Dry lightning was also examined throughout Australia for each season of the year, with maps presented of the average risk of occurrence of dry lightning conditions over the study period from 1979 to 2016 (Fig. 5). Analysis of long-term changes in the occurrence frequency of dry lightning conditions indicates an increase for some regions of southeast Australia, as well as a decrease for some regions of northern and central Australia during winter and spring.

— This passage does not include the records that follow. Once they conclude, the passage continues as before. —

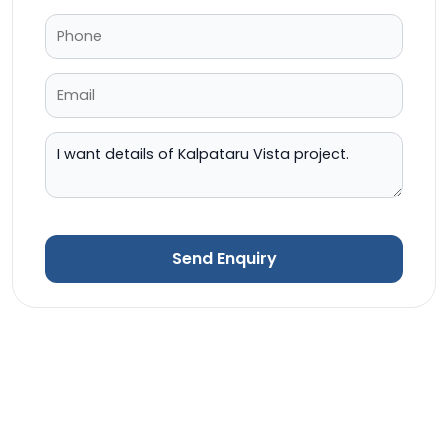
Send Enquiry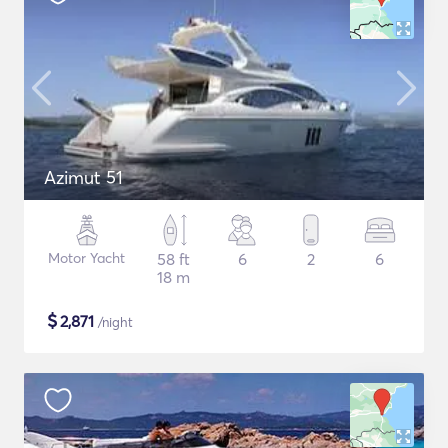
Azimut 51
Motor Yacht
58 ft
6
2
6
18 m
$
2,871
/night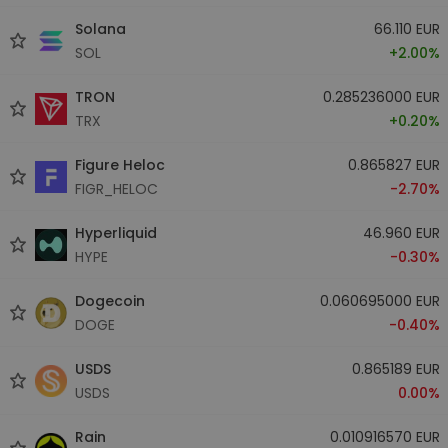
Solana
66.110 EUR
SOL
+2.00%
TRON
0.285236000 EUR
TRX
+0.20%
Figure Heloc
0.865827 EUR
FIGR_HELOC
-2.70%
Hyperliquid
46.960 EUR
HYPE
-0.30%
Dogecoin
0.060695000 EUR
DOGE
-0.40%
USDS
0.865189 EUR
USDS
0.00%
Rain
0.010916570 EUR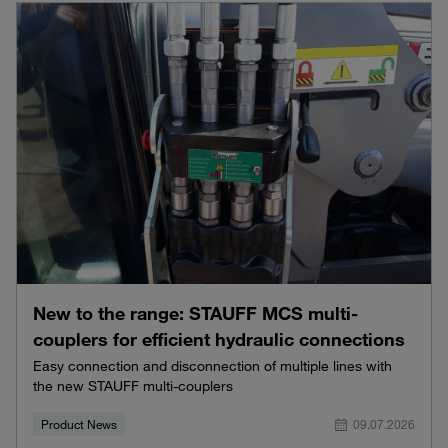
New to the range: STAUFF MCS multi-
couplers for efficient hydraulic connections
Easy connection and disconnection of multiple lines with
the new STAUFF multi-couplers
Product News
09.07.2026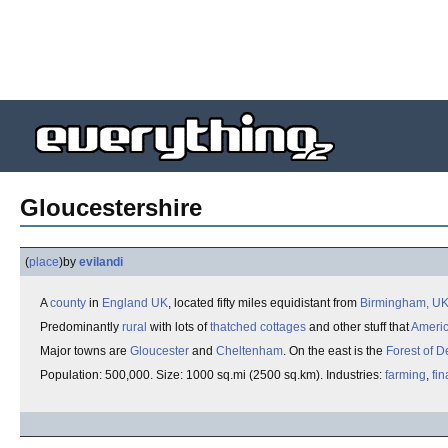
Gloucestershire
(
place
)
by
evilandi
A
county
in
England
UK
, located fifty miles equidistant from
Birmingham, U
Predominantly
rural
with lots of
thatched cottages
and other stuff that
Ameri
Major towns are
Gloucester
and
Cheltenham
. On the east is the
Forest of 
Population: 500,000. Size: 1000 sq.mi (2500 sq.km). Industries:
farming
,
fin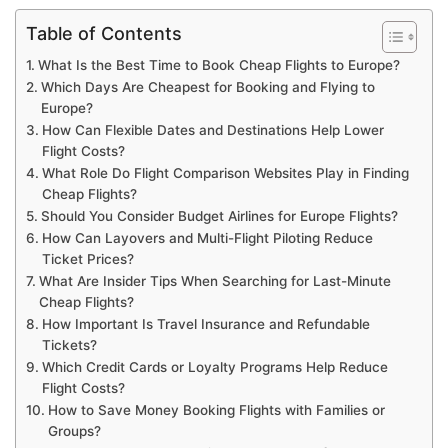
Table of Contents
What Is the Best Time to Book Cheap Flights to Europe?
Which Days Are Cheapest for Booking and Flying to
Europe?
How Can Flexible Dates and Destinations Help Lower
Flight Costs?
What Role Do Flight Comparison Websites Play in Finding
Cheap Flights?
Should You Consider Budget Airlines for Europe Flights?
How Can Layovers and Multi-Flight Piloting Reduce
Ticket Prices?
What Are Insider Tips When Searching for Last-Minute
Cheap Flights?
How Important Is Travel Insurance and Refundable
Tickets?
Which Credit Cards or Loyalty Programs Help Reduce
Flight Costs?
How to Save Money Booking Flights with Families or
Groups?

The findings presented here are intended to help provide an enhanced ability to understand and plan for the impacts of thunderstorms, including for their associated risks and benefits for different regions of Australia. This includes a range of hazards such as those associated with lightning as well as damaging winds and rainfall. The increased intensity of thunderstorm-related rainfall as indicated by the results presented here is relevant to water management and planning (e.g., as guidance for design standards or other hydrological applications). For example, in addition to contributing to water availability, convective rainfall events are also a key driver of damaging floods in Australia, particularly for localised events such as flash flooding as well as in urban areas where pre-existing soil moisture may not be a key driver of flood risk (noting a range of factors that can influence flood risk in Australia (Johnson et al. 2016)). In relation to the other extreme of the convective rainfall intensity distribution, an improved understanding of dry lightning climatology is of importance for fire management authorities in relation to wildfire ignition risk (Rorig and Ferguson 1999; Dowdy and Mills 2012; Bates et al. 2017).